Work required.
Please state the year Dorothy and Keith Davey married, according to the text about them.

Selected text.
━━━━━━━━━━━━━━━━━━━━
Although Dorothy Speare and Keith Davey graduated from University of Toronto the same year, it was more than a decade and a half before they would meet.

“At university, I knew who he was. Everybody knew who he was,” Dorothy says. But when they met in 1966, he was ascending to the Senate and she was Dorothy Petrie, married and with two young sons, a rising back room star in provincial politics, lauded as a natural organizer, high-personality, sharp and savvy.

By the 1968 leadership convention she was a major Toronto force, and serious supporter of Paul Hellyer, as, unofficially, was Davey.

After the 1974 Trudeau sweep (Dorothy the chairman of the provincial campaign), she and Davey flanked the victors at the victory party table: Dorothy next to the prime minister, Keith next to Margaret Trudeau: the backroom royal couple mirroring the front-of-house stars.

There was talk: press friends warned Davey of “potentially damaging gossip which fortunately never materialized.”

The following year, they both left their marriages. Dorothy was appointed to the Citizenship Court, two years later, to the Immigration Appeal Board. She retired as chair of the board two years ago.

Keith and Dorothy married in 1978. It was a mating of souls.

Dorothy’s son’s Greg and Bill were grown, as were Keith’s, but, Davey says, the split was tough on daughter Cathy.

“I have a black book,” Dorothy Davey says, pouring tea in the pretty cream-colored living room of their new town house. “I mean a book of people on my black list.”

Dorothy nods. Yes, she does feel protective. For herself, she’s outspoken, she doesn’t care. But for Keith. . . “There was one terrible time in the ’80s, when Keith and (Liberal cabinet minister) Marc Lalonde called for accountability by the leader, a vote of confidence in John Turner. In the aftermath . . . it was very difficult.

“That’s why I have my little black book. My little blacklist book. Keith doesn’t have one.”

Keith, fidgeting his big frame in a dainty blue chair, waves it away. “Why the heck bother? Life’s too short.”
━━━━━━━━━━━━━━━━━━━━
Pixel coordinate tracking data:
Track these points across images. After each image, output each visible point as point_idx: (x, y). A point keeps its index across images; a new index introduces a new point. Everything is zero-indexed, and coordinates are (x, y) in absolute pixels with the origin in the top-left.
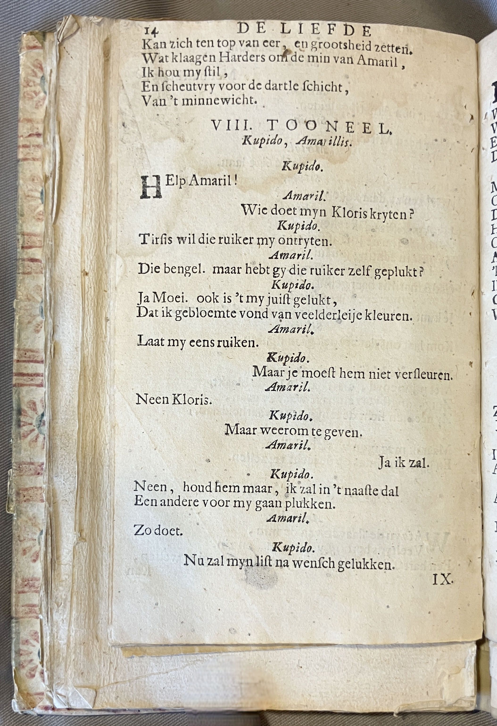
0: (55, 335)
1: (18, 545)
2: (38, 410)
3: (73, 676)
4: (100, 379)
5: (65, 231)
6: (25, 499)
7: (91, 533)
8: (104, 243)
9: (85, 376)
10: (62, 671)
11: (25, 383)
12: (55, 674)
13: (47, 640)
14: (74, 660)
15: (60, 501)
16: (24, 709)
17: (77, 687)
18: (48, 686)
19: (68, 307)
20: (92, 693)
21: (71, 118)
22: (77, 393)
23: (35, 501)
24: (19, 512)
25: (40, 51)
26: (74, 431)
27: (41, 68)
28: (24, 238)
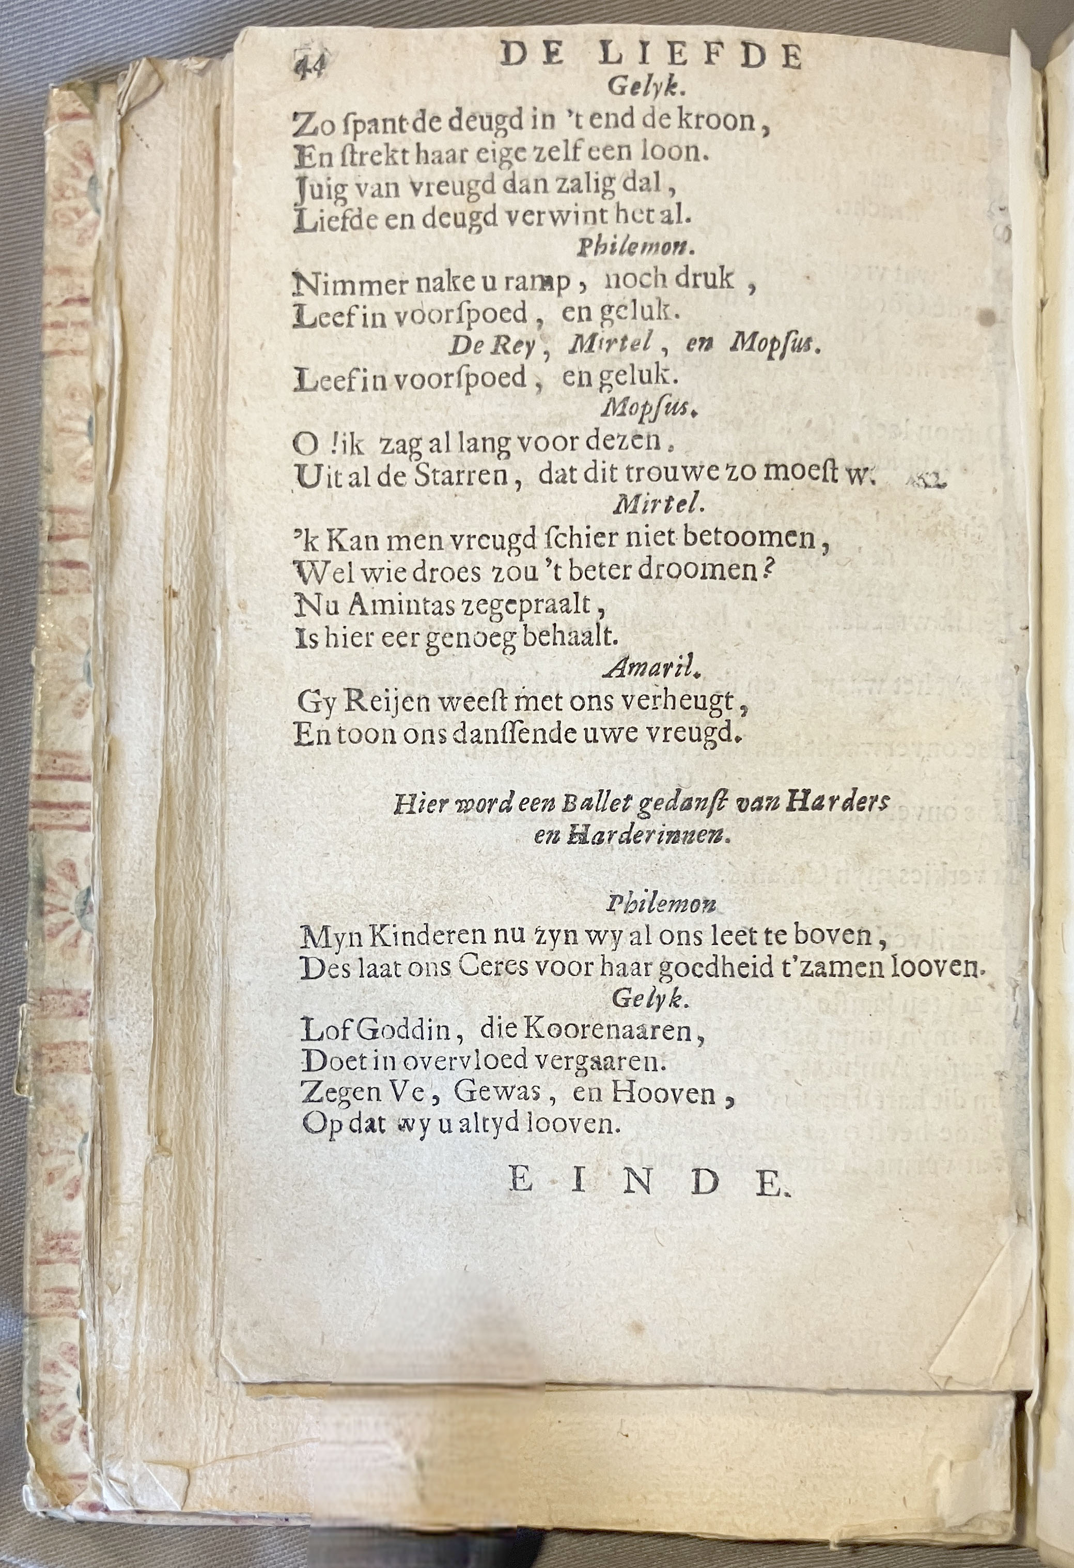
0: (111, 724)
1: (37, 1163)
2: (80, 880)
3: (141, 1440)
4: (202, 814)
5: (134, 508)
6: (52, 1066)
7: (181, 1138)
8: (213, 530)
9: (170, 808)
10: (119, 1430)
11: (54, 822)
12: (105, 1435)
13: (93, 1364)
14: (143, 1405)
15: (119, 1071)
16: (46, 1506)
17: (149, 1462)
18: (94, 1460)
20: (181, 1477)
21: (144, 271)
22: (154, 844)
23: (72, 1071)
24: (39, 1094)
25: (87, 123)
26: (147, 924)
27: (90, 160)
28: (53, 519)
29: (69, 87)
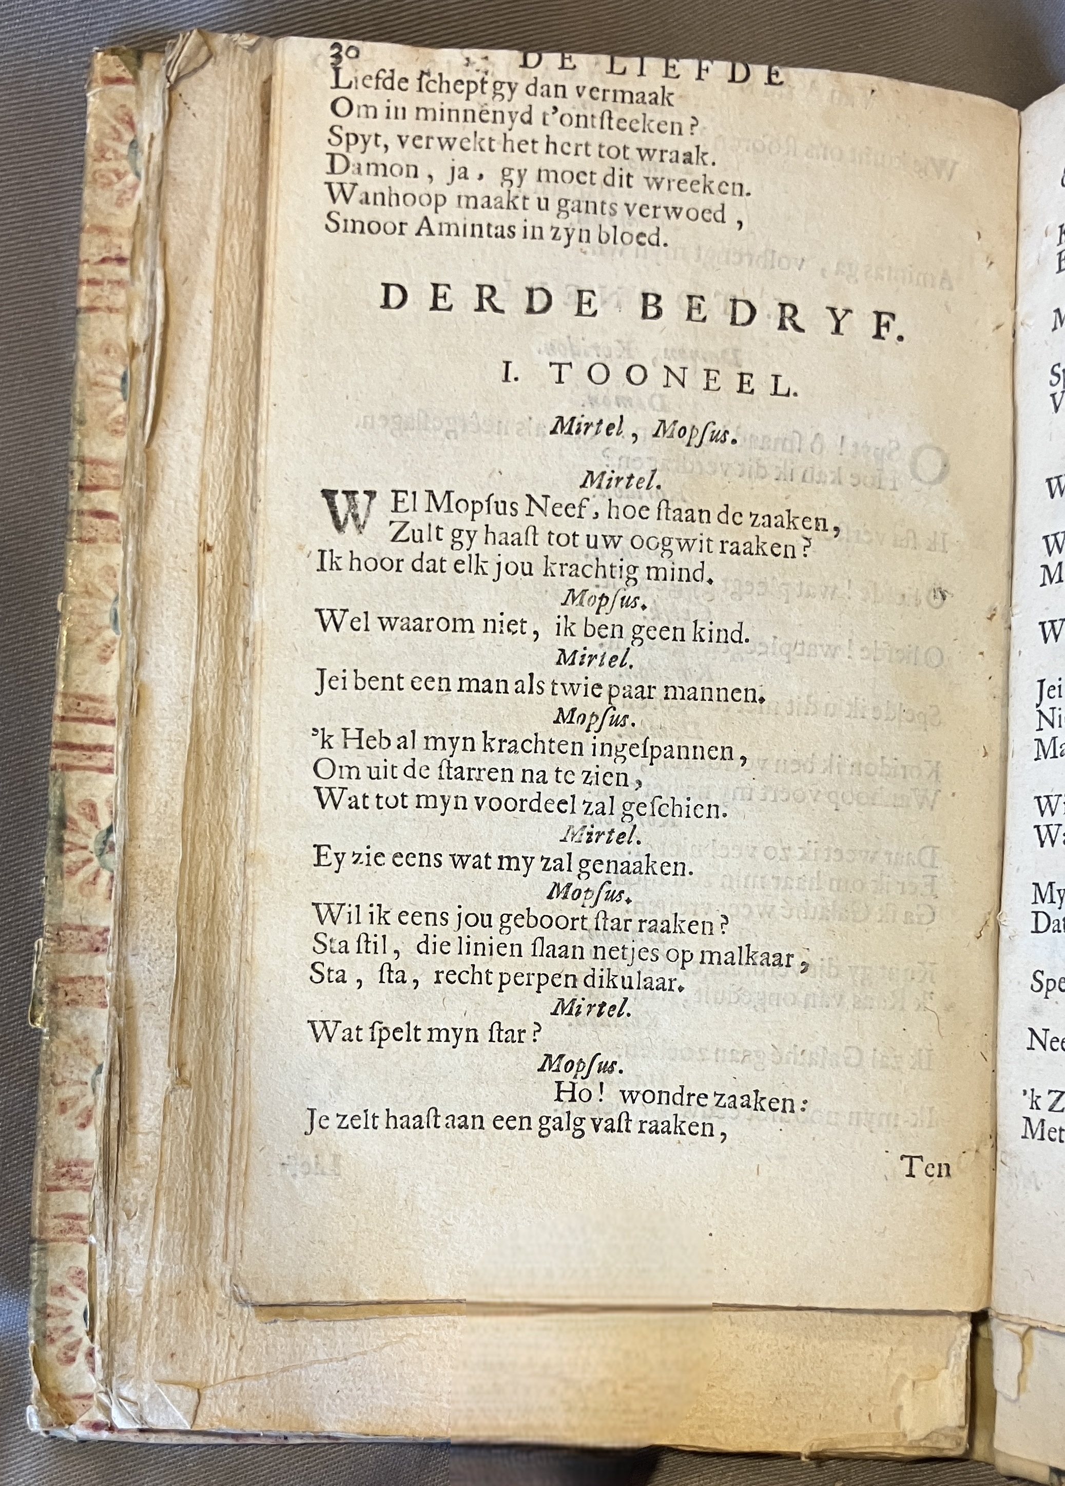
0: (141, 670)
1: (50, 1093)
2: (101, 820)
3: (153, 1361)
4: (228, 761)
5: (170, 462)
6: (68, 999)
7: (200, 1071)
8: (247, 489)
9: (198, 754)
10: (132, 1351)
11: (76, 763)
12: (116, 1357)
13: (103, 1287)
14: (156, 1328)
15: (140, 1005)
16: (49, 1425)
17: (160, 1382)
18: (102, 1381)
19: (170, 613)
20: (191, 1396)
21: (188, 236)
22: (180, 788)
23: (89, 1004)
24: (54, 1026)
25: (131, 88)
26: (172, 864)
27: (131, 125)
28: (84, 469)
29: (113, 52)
━━━━━━━━━━━━━━━━━━━━
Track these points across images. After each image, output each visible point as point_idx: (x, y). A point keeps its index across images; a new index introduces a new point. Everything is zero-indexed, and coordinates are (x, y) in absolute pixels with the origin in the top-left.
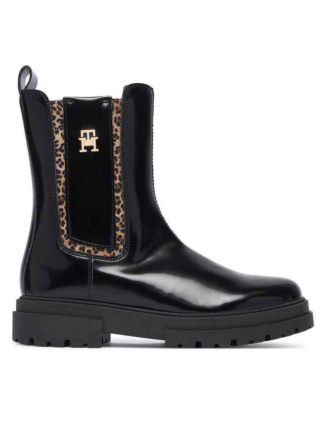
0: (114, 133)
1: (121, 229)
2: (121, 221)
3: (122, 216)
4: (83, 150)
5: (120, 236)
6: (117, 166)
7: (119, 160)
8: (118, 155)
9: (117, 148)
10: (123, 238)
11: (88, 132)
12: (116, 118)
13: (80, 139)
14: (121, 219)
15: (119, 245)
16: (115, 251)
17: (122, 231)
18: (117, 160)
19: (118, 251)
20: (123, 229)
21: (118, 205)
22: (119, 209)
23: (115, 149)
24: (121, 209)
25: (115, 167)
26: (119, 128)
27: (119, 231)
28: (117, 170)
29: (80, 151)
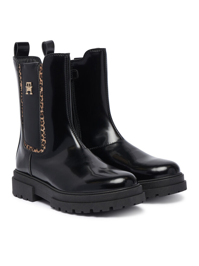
━━━━━━━━━━━━━━━━━━━━
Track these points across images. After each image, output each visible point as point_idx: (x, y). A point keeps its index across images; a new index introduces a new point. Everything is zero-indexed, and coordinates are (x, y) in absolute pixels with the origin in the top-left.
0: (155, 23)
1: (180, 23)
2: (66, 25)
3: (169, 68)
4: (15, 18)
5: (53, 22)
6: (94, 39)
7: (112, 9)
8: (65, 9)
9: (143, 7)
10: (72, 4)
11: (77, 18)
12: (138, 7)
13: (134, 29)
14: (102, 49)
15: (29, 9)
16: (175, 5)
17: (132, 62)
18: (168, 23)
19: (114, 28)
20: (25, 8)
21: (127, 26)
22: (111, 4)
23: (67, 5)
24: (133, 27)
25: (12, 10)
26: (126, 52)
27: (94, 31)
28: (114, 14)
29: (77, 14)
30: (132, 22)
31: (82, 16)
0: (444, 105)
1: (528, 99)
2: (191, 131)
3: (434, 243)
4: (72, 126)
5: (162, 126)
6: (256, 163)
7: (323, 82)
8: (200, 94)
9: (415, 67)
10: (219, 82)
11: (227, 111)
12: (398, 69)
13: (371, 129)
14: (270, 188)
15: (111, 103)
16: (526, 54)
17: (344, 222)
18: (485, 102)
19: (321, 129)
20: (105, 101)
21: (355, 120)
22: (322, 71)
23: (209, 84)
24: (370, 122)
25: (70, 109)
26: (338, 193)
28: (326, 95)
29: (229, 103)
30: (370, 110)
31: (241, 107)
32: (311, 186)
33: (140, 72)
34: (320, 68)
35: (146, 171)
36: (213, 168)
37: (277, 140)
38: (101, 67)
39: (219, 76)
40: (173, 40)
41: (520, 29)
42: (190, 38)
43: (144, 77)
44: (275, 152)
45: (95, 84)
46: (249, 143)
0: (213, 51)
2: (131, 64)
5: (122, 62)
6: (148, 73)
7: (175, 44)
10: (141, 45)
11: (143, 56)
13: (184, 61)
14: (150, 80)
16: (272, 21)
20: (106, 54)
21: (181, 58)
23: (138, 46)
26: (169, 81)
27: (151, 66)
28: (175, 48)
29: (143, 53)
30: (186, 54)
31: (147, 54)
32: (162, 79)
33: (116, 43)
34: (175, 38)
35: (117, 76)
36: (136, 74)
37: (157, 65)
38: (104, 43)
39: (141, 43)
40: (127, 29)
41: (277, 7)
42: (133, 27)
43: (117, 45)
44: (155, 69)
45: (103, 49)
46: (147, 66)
━━━━━━━━━━━━━━━━━━━━
Answer space.
They married in 1978.